Section 375 Movie Review: A sneaky courtroom drama that pretends to be neutral
Akshaye Khanna delivers an involved performance in a film that uses impartiality as a front
The sanctity of a courtroom is upheld by reduced theatrics. The sanctity of a courtroom drama is upheld by steely objectivity. For the longest time, Section 375 — a film about the contentious rape laws in India — fulfills both metrics. We get the slow reeling out of what appears, at first, an open-and-shut case. The performances are animated, but firmly bound in fact. The film builds up its dissonance towards a susceptible legal system, pointing out its cracks and fissures and gaping freeways. But then, just on the brink of completing that feeling, it switches back and self-detonates. Turns out, director Ajay Bahl was aiming for a plot twist — all while we thought he was aiming to spark a conversation.
Cast: Akshaye Khanna, Richa Chadha, Rahul Bhat, Meera Chopra
Director: Ajay Bahl
A successful filmmaker (Rahul Bhat) is pulled out of his sets and convicted by a Mumbai sessions court. He has been accused of rape by a junior costume assistant (Meera Chopra). The law stands clear on the matter: the accused held a position of power over the victim, sexual intercourse has been established. Also, this is happening in mid-to-late 2018 — the peak of the Me Too Movement in India. When the case goes up for appeal in the High Court, criminal lawyer Tarun Saluja (Akshaye Khanna) steps up to the plate. Willingly, he goes skinning dipping in the hot waters of public outrage. Sure, he’s charging a lot for it and doesn’t seem to care about political correctness, but those couldn’t be his only reasons to jeopardize a steady career. What else, then?
In an earlier scene, we see the seasoned attorney addressing a class of law students. “Law is about facts,” he reminds them. “Justice is abstract.” Tarun, it becomes apparent, is addicted to arguing against the motion. His cynical self-positioning as a literal devil’s advocate makes him an engrossing character, but also an unreal one. He is constantly chewing away at the verity of the case, even getting his practicing license suspended at one point. As though to balance out Akshaye’s involved handling of the part, he is matched opposite a visibly zoned out Richa Chadha. As public prosecutor Hiral Mehta, Richa gets tragically outflanked in the courtroom, flaring up from time to time with an unheeded ‘objection’.
Section 375 is tethered to the complexities of the legal process, but is consumed more by what’s happening outside. Predictably, it paints social media platforms as the playpens of a certain polity. Tarun blames Facebook and Twitter for prematurely— and permanently — demonizing his client. In doing so, he ignores the fact that the man was already convicted by law, so whatever outrage that followed was legally validated. Moreover, the film’s playing up of recurrent #hangtherapist tweets is biased, and does not square with the million apologies that floated around for tainted men on Twitter.

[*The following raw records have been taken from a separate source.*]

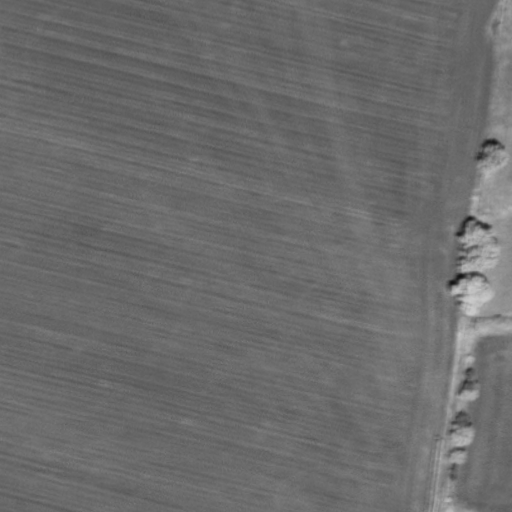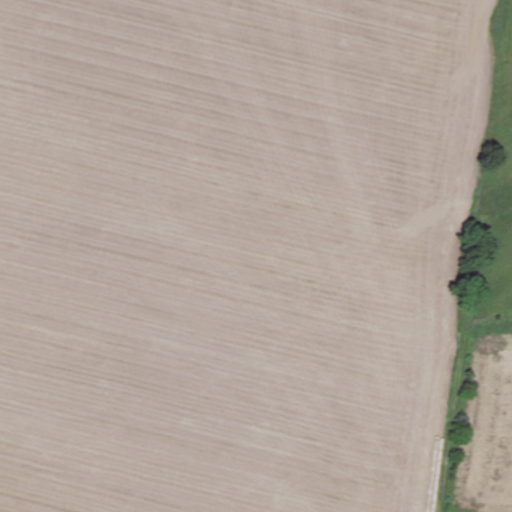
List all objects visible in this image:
road: (395, 388)
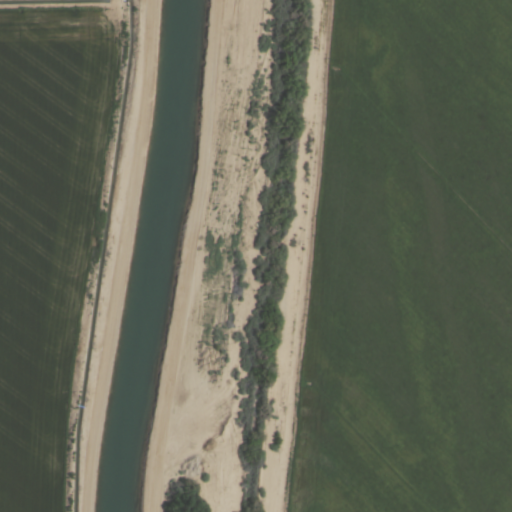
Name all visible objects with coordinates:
crop: (415, 264)
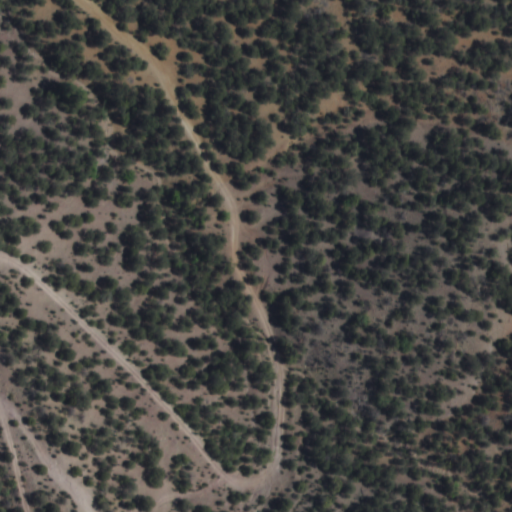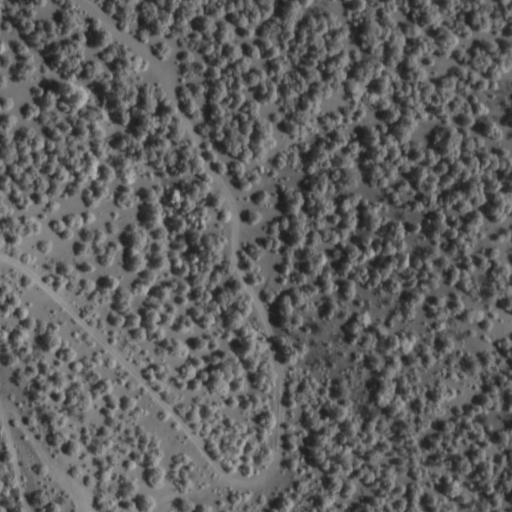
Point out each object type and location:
road: (41, 458)
road: (233, 482)
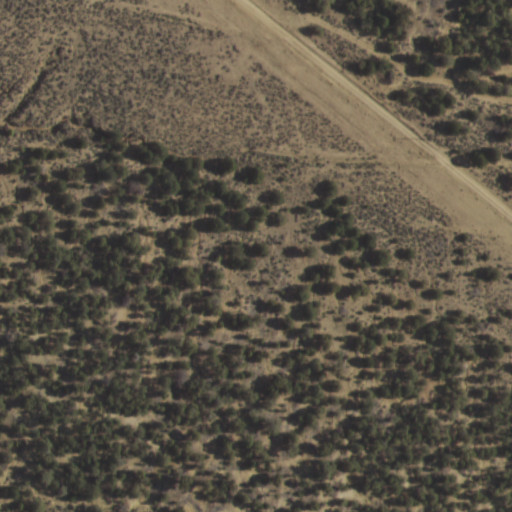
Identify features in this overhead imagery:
road: (396, 87)
road: (354, 126)
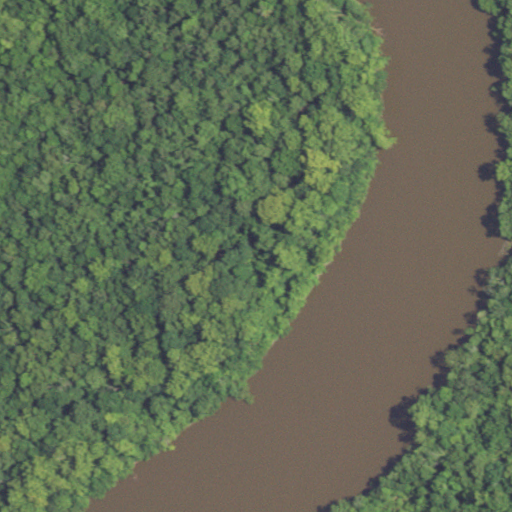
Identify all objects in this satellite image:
river: (374, 301)
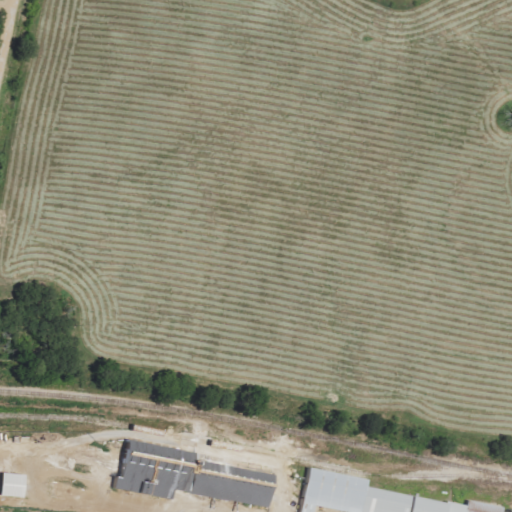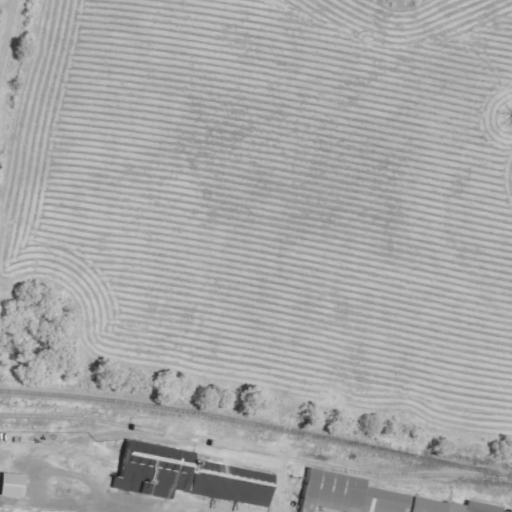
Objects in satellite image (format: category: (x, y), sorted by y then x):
road: (7, 32)
railway: (257, 423)
railway: (255, 452)
building: (181, 476)
building: (192, 480)
building: (7, 485)
building: (12, 485)
building: (360, 497)
building: (368, 497)
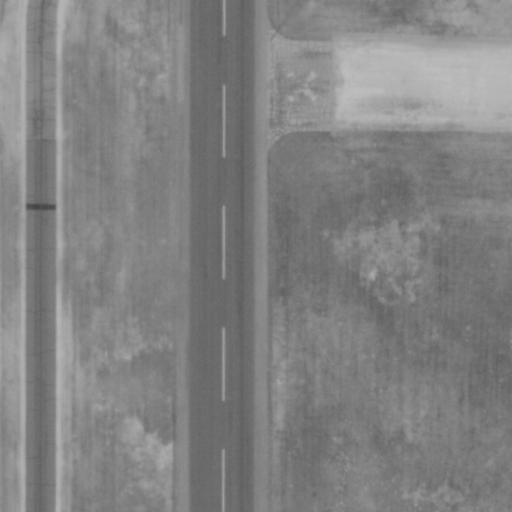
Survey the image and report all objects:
airport taxiway: (42, 255)
airport runway: (224, 256)
airport: (256, 256)
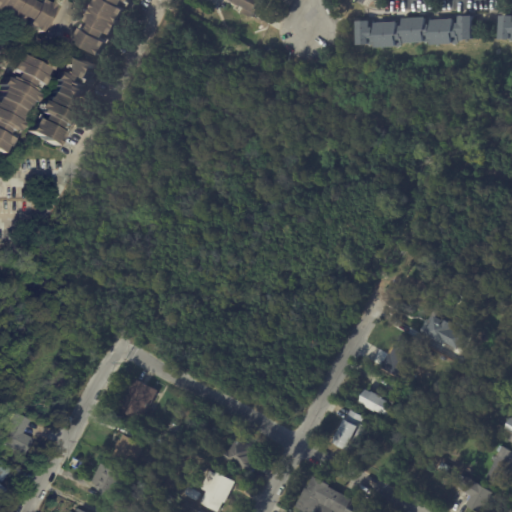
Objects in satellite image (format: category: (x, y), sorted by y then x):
road: (311, 3)
building: (253, 5)
building: (251, 6)
building: (27, 11)
building: (27, 11)
road: (310, 19)
building: (102, 24)
building: (102, 24)
building: (506, 27)
building: (506, 29)
building: (415, 31)
building: (416, 32)
road: (51, 46)
building: (16, 92)
building: (61, 98)
building: (61, 99)
road: (93, 128)
road: (33, 178)
building: (446, 331)
building: (395, 358)
building: (399, 358)
building: (138, 398)
building: (140, 399)
road: (319, 403)
building: (377, 403)
building: (382, 406)
road: (272, 427)
road: (70, 429)
building: (510, 429)
building: (351, 431)
building: (508, 432)
building: (15, 433)
building: (356, 434)
building: (19, 437)
building: (128, 449)
building: (170, 450)
building: (130, 451)
building: (239, 453)
building: (243, 454)
building: (500, 466)
building: (502, 468)
building: (447, 469)
building: (146, 471)
building: (5, 472)
building: (109, 478)
building: (112, 481)
building: (142, 484)
building: (216, 490)
building: (215, 491)
building: (125, 493)
building: (2, 494)
building: (475, 494)
building: (477, 494)
building: (327, 499)
building: (329, 499)
building: (171, 500)
building: (76, 510)
building: (83, 510)
building: (197, 511)
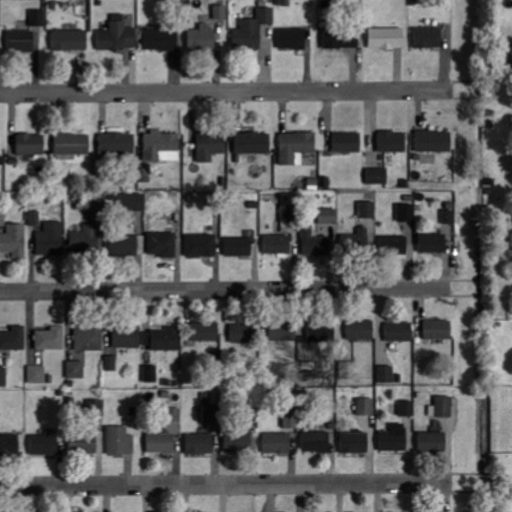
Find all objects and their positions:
building: (222, 12)
building: (0, 18)
building: (39, 18)
building: (254, 31)
building: (119, 38)
building: (203, 38)
building: (429, 38)
building: (293, 39)
building: (342, 39)
building: (388, 39)
building: (162, 40)
building: (22, 41)
building: (71, 41)
road: (227, 93)
building: (394, 142)
building: (438, 142)
building: (254, 143)
building: (349, 143)
building: (32, 144)
building: (73, 144)
building: (119, 144)
building: (0, 145)
building: (164, 147)
building: (211, 147)
building: (297, 148)
building: (379, 176)
building: (134, 203)
building: (369, 210)
building: (407, 213)
building: (290, 214)
building: (329, 217)
building: (449, 217)
building: (36, 219)
building: (52, 240)
building: (87, 240)
building: (15, 241)
building: (357, 241)
building: (315, 243)
building: (434, 244)
building: (128, 245)
building: (165, 245)
building: (278, 245)
building: (202, 246)
building: (395, 246)
building: (240, 248)
road: (225, 291)
building: (439, 330)
building: (362, 331)
building: (206, 333)
building: (285, 333)
building: (400, 333)
building: (244, 334)
building: (321, 334)
building: (128, 338)
building: (14, 339)
building: (52, 340)
building: (90, 340)
building: (164, 340)
building: (112, 364)
building: (77, 370)
building: (151, 374)
building: (387, 374)
building: (38, 375)
building: (4, 377)
building: (366, 406)
building: (443, 406)
building: (98, 407)
building: (408, 407)
building: (212, 413)
building: (175, 415)
building: (292, 418)
building: (395, 438)
building: (121, 441)
building: (241, 441)
building: (317, 441)
building: (433, 441)
building: (355, 442)
building: (10, 443)
building: (85, 443)
building: (162, 443)
building: (201, 443)
building: (278, 443)
building: (46, 445)
road: (226, 485)
building: (163, 511)
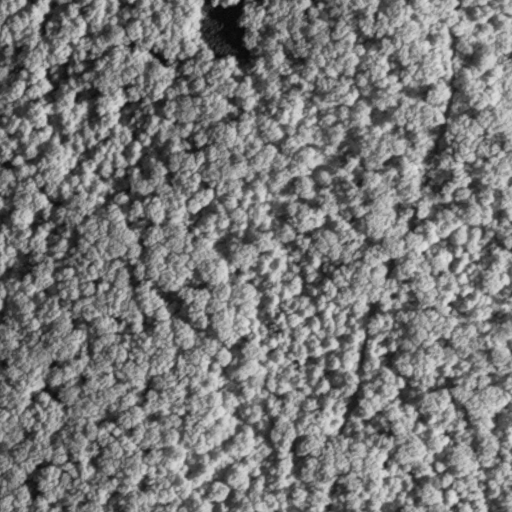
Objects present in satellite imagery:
road: (393, 256)
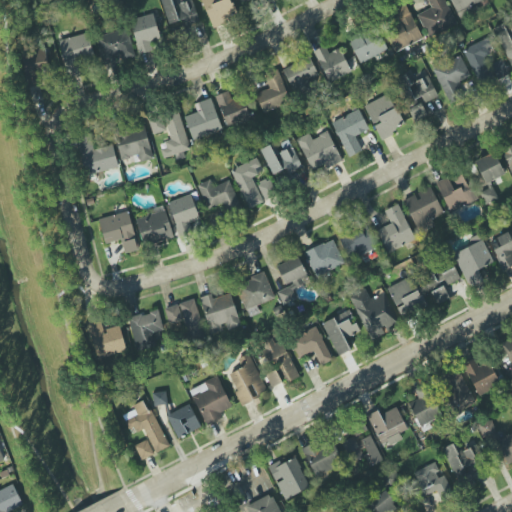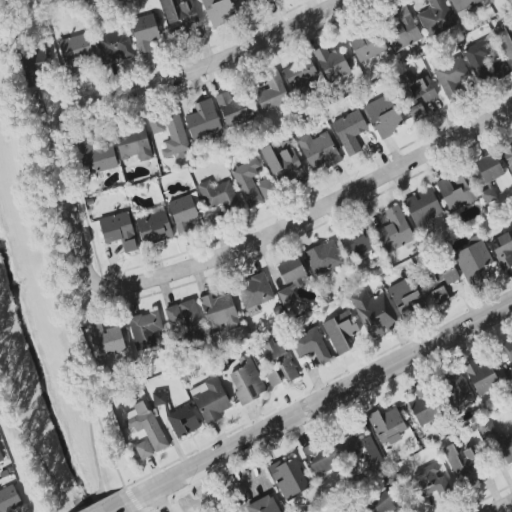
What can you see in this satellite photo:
building: (259, 1)
building: (463, 7)
building: (218, 11)
building: (180, 14)
building: (436, 18)
building: (400, 29)
building: (144, 32)
building: (506, 40)
building: (367, 45)
building: (115, 46)
building: (75, 51)
road: (213, 61)
building: (331, 63)
building: (483, 63)
building: (34, 67)
building: (301, 74)
building: (452, 78)
road: (11, 85)
building: (273, 93)
building: (419, 95)
building: (232, 109)
building: (384, 116)
building: (203, 121)
building: (156, 124)
building: (350, 131)
building: (174, 137)
building: (134, 144)
building: (318, 151)
building: (508, 155)
building: (94, 156)
building: (281, 161)
building: (489, 167)
building: (248, 182)
building: (267, 189)
building: (455, 191)
building: (219, 195)
building: (488, 195)
building: (423, 209)
building: (185, 214)
road: (42, 224)
building: (154, 227)
building: (119, 230)
building: (395, 230)
building: (357, 242)
building: (503, 249)
road: (223, 256)
building: (323, 258)
building: (473, 261)
building: (291, 280)
building: (442, 283)
building: (254, 293)
building: (407, 299)
building: (219, 312)
building: (373, 312)
building: (187, 319)
building: (145, 329)
building: (341, 331)
building: (105, 340)
building: (311, 345)
building: (508, 348)
building: (278, 360)
building: (481, 375)
building: (273, 378)
building: (247, 380)
building: (456, 390)
building: (159, 398)
building: (210, 400)
road: (317, 405)
building: (424, 406)
road: (94, 408)
building: (183, 421)
building: (146, 425)
building: (387, 426)
building: (486, 428)
building: (507, 445)
road: (94, 447)
building: (144, 449)
building: (360, 450)
road: (24, 451)
building: (1, 456)
building: (322, 457)
road: (45, 473)
building: (289, 477)
building: (429, 480)
road: (203, 490)
building: (9, 499)
building: (380, 503)
building: (265, 504)
road: (202, 505)
road: (132, 507)
road: (503, 507)
road: (116, 508)
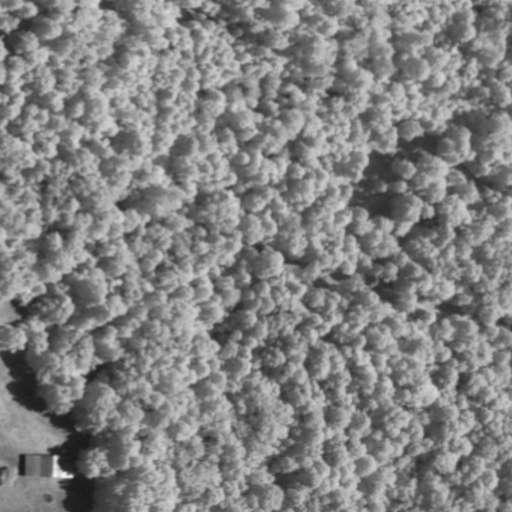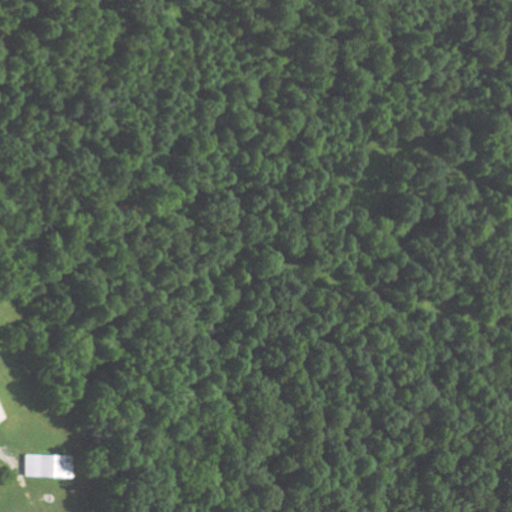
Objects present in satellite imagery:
building: (47, 464)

In fact, as the politics of Section 375 gradually comes into view, it loses all claim on even-handedness. This is a film too smug about its own neutrality, using it as a front to sneak in a damaging conclusion. It’s certainly not the first film to rally against dubious sexual politics, and the legal and social ostracism that follow, but it does so with an impish broadbrushing of a victim’s trauma — a blatantly paperback move from a film that opens with documentary precision. Section 375 enters the courtroom as a mute spectator. By the final scene, it has assumed the Bench.